The conclusion is clear: fuel cell e-cars have many advantages (range, fast refueling, no heavy battery on board), but one decisive disadvantage: it is comparatively inefficient – both in terms of efficiency and cost. “No sustainable economy can afford to use twice as much renewable energy to drive fuel cell cars instead of battery-powered vehicles,” says Dietmar Voggenreiter, head of the study. Hydrogen could only be used in niches, in trucks and buses, and over long distances. Battery weight, range and fueling time play a decisive role here. It increases extremely with increasing capacity, which makes batteries uninteresting even for trucks. In addition, existing truck filling stations could be converted to a hydrogen filling station network with manageable effort due to their lower numbers.

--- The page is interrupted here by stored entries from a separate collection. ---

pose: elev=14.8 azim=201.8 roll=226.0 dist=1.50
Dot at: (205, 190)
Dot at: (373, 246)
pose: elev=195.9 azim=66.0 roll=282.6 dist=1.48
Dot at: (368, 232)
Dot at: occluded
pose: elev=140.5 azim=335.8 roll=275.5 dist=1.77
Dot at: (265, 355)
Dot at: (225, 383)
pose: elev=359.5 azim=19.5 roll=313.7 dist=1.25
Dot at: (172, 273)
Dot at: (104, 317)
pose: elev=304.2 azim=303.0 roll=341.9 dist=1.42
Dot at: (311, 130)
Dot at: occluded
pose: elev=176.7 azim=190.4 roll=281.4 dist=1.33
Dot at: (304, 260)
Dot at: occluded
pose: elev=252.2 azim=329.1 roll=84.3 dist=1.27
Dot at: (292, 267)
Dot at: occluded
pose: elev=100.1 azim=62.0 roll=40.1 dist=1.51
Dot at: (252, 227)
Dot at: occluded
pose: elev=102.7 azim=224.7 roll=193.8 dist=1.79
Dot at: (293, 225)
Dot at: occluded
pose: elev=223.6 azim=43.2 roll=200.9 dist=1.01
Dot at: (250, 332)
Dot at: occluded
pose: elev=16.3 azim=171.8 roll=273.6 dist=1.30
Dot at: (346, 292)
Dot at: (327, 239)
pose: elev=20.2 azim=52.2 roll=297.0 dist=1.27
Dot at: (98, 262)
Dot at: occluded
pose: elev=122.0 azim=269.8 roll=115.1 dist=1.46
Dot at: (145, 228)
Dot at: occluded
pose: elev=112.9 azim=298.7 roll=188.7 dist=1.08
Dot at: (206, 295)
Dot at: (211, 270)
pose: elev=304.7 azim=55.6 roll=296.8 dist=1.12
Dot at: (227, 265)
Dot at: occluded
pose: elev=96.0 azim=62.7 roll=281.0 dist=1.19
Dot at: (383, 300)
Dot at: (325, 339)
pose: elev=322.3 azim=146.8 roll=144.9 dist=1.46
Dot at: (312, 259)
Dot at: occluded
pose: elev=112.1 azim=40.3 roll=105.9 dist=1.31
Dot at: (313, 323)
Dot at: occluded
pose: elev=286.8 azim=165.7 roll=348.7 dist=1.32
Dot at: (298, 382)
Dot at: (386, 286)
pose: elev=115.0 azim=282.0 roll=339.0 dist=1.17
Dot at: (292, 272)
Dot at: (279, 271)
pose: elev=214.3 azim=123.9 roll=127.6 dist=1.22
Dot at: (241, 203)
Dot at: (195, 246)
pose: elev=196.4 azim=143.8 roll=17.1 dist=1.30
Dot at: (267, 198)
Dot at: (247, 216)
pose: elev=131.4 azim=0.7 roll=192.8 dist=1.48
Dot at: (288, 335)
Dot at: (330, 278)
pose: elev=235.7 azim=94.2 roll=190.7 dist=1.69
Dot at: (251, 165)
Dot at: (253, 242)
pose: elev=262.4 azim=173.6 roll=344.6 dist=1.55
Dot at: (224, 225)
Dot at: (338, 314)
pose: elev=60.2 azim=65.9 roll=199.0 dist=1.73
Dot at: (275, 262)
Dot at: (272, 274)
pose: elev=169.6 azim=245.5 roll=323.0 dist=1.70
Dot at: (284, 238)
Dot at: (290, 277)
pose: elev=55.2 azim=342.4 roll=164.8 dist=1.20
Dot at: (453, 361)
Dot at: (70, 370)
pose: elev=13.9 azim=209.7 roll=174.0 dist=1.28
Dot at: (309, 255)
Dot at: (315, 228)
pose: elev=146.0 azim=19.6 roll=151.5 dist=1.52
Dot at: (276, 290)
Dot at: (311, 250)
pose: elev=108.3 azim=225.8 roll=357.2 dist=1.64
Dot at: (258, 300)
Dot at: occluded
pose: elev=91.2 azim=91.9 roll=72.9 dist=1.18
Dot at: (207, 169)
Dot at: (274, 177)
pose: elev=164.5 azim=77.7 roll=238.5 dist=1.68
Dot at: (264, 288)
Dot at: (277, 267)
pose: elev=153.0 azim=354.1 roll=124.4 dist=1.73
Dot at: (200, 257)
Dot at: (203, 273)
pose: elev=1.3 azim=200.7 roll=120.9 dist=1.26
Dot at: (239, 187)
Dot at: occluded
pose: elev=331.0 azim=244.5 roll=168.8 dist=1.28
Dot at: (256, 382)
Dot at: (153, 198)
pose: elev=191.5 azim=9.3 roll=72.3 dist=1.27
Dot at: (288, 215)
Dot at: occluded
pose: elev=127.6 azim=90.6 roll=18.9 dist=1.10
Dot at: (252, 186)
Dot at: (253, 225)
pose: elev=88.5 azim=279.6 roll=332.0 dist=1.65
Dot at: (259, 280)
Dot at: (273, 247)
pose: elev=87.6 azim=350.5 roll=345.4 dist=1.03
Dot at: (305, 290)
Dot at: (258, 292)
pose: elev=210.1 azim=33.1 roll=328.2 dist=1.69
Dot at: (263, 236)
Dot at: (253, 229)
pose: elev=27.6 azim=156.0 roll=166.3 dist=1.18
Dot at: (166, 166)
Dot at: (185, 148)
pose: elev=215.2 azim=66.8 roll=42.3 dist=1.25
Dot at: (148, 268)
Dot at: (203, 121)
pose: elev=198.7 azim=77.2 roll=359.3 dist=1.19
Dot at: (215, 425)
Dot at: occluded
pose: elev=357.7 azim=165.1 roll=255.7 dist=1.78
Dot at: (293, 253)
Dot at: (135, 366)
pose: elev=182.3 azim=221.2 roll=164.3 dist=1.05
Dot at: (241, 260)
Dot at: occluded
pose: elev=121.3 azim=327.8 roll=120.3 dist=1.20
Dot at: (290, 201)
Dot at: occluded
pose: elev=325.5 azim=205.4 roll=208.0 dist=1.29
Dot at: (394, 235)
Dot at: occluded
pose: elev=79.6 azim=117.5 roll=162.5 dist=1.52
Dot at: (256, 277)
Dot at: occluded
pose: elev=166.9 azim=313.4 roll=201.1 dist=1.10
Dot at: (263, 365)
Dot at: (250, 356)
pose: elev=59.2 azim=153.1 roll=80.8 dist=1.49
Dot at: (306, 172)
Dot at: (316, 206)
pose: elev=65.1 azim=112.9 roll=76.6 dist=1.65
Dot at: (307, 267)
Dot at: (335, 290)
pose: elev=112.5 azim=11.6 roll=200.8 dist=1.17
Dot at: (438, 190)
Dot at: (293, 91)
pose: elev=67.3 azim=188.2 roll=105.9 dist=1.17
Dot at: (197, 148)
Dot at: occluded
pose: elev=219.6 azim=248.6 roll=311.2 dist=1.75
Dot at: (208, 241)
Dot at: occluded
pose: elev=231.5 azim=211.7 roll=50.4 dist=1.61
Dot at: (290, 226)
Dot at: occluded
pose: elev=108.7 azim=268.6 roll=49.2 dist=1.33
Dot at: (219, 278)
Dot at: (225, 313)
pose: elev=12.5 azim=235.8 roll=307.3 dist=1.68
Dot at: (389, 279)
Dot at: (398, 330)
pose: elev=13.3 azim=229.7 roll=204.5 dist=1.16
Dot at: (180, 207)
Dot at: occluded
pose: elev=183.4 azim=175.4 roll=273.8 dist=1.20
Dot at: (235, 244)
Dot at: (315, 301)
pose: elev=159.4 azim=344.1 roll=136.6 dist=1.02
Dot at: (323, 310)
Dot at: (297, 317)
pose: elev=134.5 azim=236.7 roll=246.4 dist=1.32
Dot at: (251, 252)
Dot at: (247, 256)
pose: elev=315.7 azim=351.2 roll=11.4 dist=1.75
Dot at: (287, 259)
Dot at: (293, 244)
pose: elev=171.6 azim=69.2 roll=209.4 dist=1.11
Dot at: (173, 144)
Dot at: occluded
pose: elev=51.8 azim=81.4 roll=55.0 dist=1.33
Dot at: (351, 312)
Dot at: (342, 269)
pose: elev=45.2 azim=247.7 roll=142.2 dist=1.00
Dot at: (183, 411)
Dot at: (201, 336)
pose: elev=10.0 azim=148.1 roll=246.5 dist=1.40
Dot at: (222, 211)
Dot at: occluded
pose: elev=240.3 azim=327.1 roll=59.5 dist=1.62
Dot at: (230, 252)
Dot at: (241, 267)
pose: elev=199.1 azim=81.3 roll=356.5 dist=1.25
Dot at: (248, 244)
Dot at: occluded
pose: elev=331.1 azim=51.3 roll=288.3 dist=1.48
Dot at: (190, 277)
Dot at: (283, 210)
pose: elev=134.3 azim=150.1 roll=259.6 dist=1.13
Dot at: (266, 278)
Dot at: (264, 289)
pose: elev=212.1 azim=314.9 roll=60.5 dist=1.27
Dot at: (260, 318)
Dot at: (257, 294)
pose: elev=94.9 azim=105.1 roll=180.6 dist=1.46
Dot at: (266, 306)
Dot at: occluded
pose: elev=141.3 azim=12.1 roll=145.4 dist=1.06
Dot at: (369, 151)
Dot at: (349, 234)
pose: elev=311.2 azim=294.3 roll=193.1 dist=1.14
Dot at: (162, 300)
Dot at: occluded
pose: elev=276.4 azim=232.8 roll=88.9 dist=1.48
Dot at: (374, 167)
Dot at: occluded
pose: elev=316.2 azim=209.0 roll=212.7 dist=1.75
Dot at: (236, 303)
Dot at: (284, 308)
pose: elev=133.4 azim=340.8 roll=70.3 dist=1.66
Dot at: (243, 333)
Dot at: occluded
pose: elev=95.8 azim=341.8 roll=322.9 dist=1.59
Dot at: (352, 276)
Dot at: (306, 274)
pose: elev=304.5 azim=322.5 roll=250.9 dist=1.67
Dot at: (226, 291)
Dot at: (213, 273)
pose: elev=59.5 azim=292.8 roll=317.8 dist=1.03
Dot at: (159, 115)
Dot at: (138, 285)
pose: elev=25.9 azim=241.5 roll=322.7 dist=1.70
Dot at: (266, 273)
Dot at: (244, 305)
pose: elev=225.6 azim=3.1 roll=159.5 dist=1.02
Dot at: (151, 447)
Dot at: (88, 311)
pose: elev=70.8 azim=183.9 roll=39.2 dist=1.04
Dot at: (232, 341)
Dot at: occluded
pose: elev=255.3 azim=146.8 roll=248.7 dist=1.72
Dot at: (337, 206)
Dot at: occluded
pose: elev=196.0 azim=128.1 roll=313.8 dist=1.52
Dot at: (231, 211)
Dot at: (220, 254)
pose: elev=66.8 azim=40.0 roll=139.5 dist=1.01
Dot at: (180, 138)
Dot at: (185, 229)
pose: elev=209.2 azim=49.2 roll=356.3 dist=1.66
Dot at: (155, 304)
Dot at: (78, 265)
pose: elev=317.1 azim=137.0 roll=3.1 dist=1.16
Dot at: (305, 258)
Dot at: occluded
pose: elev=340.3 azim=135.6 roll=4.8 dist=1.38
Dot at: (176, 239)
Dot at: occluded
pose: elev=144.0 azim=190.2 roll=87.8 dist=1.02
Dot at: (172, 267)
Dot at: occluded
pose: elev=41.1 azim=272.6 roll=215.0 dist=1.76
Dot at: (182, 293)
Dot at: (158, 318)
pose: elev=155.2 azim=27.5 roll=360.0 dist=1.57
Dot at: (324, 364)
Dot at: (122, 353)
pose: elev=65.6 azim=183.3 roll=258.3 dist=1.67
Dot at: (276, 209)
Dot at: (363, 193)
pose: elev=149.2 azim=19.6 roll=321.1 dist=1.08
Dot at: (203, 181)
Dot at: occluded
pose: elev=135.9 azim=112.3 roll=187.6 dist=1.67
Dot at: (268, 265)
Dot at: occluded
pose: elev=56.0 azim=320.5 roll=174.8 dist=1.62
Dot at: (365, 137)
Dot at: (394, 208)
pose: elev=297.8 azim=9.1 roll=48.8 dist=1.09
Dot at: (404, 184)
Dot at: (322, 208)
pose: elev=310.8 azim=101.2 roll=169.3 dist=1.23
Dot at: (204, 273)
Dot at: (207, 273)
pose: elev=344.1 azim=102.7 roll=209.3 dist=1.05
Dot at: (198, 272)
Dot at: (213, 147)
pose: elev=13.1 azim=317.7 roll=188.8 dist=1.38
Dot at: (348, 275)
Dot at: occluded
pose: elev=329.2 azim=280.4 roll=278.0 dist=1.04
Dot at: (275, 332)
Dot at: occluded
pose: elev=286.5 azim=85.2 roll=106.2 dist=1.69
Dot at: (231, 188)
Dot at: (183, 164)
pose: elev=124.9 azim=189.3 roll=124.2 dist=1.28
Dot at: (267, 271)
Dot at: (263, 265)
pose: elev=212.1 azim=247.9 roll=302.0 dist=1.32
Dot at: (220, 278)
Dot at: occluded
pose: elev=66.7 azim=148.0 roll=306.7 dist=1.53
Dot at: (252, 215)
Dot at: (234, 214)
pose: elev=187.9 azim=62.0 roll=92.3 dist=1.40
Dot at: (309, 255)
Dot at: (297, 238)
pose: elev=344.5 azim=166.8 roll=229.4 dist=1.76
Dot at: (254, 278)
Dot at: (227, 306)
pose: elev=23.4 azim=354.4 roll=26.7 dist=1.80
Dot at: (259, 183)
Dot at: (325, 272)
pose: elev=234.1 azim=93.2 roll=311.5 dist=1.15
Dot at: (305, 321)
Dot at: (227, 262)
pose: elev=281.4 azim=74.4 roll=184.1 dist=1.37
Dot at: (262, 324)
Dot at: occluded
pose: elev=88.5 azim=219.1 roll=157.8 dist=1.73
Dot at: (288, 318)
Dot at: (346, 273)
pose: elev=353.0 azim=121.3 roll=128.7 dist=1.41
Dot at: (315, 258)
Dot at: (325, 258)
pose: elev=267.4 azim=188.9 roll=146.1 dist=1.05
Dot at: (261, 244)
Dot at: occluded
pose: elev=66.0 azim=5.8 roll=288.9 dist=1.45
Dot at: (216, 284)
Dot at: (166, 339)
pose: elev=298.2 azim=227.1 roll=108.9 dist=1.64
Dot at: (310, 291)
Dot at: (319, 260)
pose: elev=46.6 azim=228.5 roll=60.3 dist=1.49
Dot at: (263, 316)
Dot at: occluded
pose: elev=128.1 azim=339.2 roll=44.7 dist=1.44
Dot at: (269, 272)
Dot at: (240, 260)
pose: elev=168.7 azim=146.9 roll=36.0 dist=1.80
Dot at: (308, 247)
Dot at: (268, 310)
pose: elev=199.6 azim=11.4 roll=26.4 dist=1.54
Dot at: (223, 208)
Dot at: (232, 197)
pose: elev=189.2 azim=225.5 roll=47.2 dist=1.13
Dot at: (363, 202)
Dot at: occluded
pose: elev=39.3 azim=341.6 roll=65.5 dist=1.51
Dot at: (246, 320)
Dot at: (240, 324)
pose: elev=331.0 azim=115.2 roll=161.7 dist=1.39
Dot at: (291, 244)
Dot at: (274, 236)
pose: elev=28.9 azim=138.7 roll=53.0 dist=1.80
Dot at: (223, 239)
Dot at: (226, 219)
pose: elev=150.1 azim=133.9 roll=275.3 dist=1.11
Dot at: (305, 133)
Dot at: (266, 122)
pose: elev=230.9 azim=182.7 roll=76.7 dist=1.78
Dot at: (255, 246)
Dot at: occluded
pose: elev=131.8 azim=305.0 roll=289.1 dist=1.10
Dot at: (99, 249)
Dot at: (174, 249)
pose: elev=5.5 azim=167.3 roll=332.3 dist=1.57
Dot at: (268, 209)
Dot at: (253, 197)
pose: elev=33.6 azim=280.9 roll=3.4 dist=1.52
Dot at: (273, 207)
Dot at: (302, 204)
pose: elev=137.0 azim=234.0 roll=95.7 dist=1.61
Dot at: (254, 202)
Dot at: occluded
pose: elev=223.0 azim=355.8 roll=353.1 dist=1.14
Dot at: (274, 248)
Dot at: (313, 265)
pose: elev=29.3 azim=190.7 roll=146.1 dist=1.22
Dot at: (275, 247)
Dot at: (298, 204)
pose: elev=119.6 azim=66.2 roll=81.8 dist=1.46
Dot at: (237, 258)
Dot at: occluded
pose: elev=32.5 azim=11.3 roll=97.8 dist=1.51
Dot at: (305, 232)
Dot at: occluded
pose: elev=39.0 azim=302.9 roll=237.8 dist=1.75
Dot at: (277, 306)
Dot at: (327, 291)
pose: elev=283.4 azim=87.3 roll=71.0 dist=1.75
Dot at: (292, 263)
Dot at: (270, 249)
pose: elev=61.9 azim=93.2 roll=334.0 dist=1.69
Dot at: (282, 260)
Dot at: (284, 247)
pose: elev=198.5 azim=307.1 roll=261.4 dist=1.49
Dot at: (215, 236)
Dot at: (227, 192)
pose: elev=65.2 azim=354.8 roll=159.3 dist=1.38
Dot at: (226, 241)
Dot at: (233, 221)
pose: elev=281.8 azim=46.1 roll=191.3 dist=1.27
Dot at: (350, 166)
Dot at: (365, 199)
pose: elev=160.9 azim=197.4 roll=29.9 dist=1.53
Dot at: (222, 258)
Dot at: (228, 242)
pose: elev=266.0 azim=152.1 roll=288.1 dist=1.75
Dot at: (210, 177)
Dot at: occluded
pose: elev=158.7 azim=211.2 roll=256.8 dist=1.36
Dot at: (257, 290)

And what does the consumer gain from this? What is clear is that hydrogen-powered e-cars will increasingly become more expensive to drive than battery-powered vehicles, not only in terms of purchase, but above also in terms of operation. The double primary energy requirement of hydrogen-powered vehicles compared to battery-powered vehicles will be reflected in consumer prices. Drivers are already paying around nine to twelve euros per 100 kilometers for hydrogen-powered cars, but only two to seven euros per 100 kilometers (depending on the electricity prices in the individual countries) for battery-powered e-cars, depending on varying individual mobility habits.
This should make it clear what the majority of consumers will be buying in the future ....
Horváth&Partners have even taken on board the criticism of many hydrogen advocates that the so-called dark lull period should be taken into account. Dark lull means the time when electricity cannot be generated due to darkness and/or calm conditions. For this purpose, the primary energy requirement of the battery was added to the corresponding additional requirement.